Разорвать его могла индустриализация – создание передовой промышленности. Эту проблему должен был по докладу Каменева обсудить XIV съезд. Но там было не до серьезного разговора на эту тему. В апреле 1926 года уже по докладу Рыкова тему обсудил Пленум ЦК. Рыков считал необходимым рост промышленности по «затухающей кривой», то есть быстрый рост первоначально и более медленный потом, после рывка. Троцкий назвал эту идею «черепашьим шагом к социализму». Пленум ЦК признал, что «народное хозяйство подошло к концу восстановительного периода, использовав всю технику, доставшуюся от дореволюционного времени»[291]. Пока нет новой техники, не может быть и новых средств производства, готовых качественно повысить производительность труда, экономическую мощь страны и государства, уровень жизни трудящихся. Технику можно было бы купить на Западе, но в 1926 году экспорт СССР был меньше импорта – расширить покупки было не на что.
Алексей Иванович Рыков. 1920-е. [РГАКФД. 4–34755]
Экономические провалы 1926 года признавал и Молотов: «Мы рассчитывали… что урожай будет хорош, что в этом году мы обеспечим себя крупными хлебными заготовками, большим вывозом хлеба за границу и тем самым получим денежную иностранную валюту, получим возможность покупать за границей для нашей промышленности и сельского хозяйства то, что мы хотим. Мы рассчитывали, что урожай этого года обеспечивает нам исключительно быстрый темп развития нашей промышленности. Оказывается, мы тут кое в чем основательно просчитались»[292].

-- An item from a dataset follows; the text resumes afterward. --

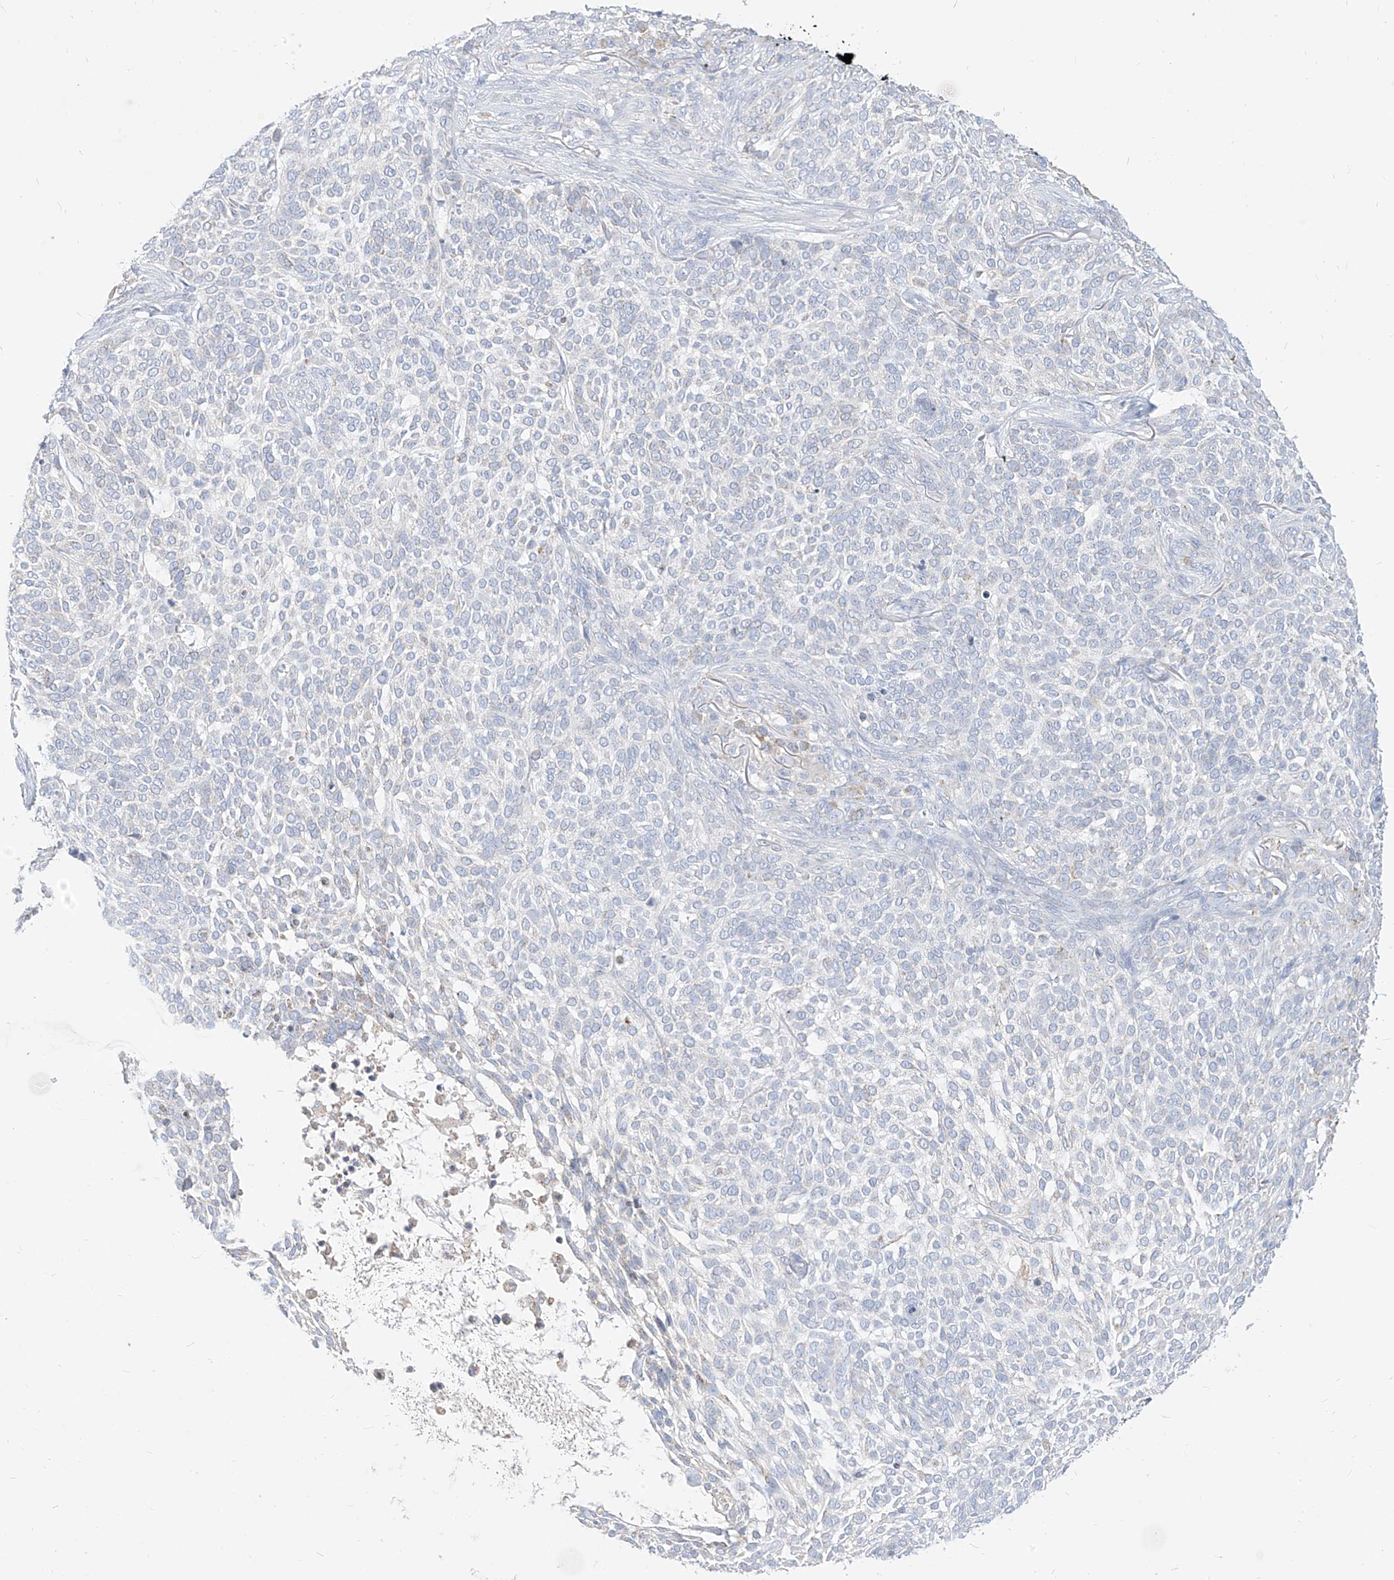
{"staining": {"intensity": "negative", "quantity": "none", "location": "none"}, "tissue": "skin cancer", "cell_type": "Tumor cells", "image_type": "cancer", "snomed": [{"axis": "morphology", "description": "Basal cell carcinoma"}, {"axis": "topography", "description": "Skin"}], "caption": "Immunohistochemistry (IHC) image of neoplastic tissue: skin cancer (basal cell carcinoma) stained with DAB (3,3'-diaminobenzidine) exhibits no significant protein positivity in tumor cells. (Stains: DAB immunohistochemistry with hematoxylin counter stain, Microscopy: brightfield microscopy at high magnification).", "gene": "RASA2", "patient": {"sex": "female", "age": 64}}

Раз правящая группировка просчиталась, оппозиция решила, что может предъявить ей счет. К июльскому пленуму ЦК и ЦКК оппозиционеры подготовили письмо 13-ти с критикой бюрократизма в партии: «Ближайшая причина все обостряющихся кризисов в партии – в бюрократизме, который чудовищно вырос в период, наступивший после смерти Ленина, и продолжает расти». В чем причина этой напасти? «Расхождение между направлением хозяйственной политики и направлением чувств и мыслей пролетарского авангарда усиливает неизбежно потребность в нажиме и придает всей политике административно-бюрократический характер»[293].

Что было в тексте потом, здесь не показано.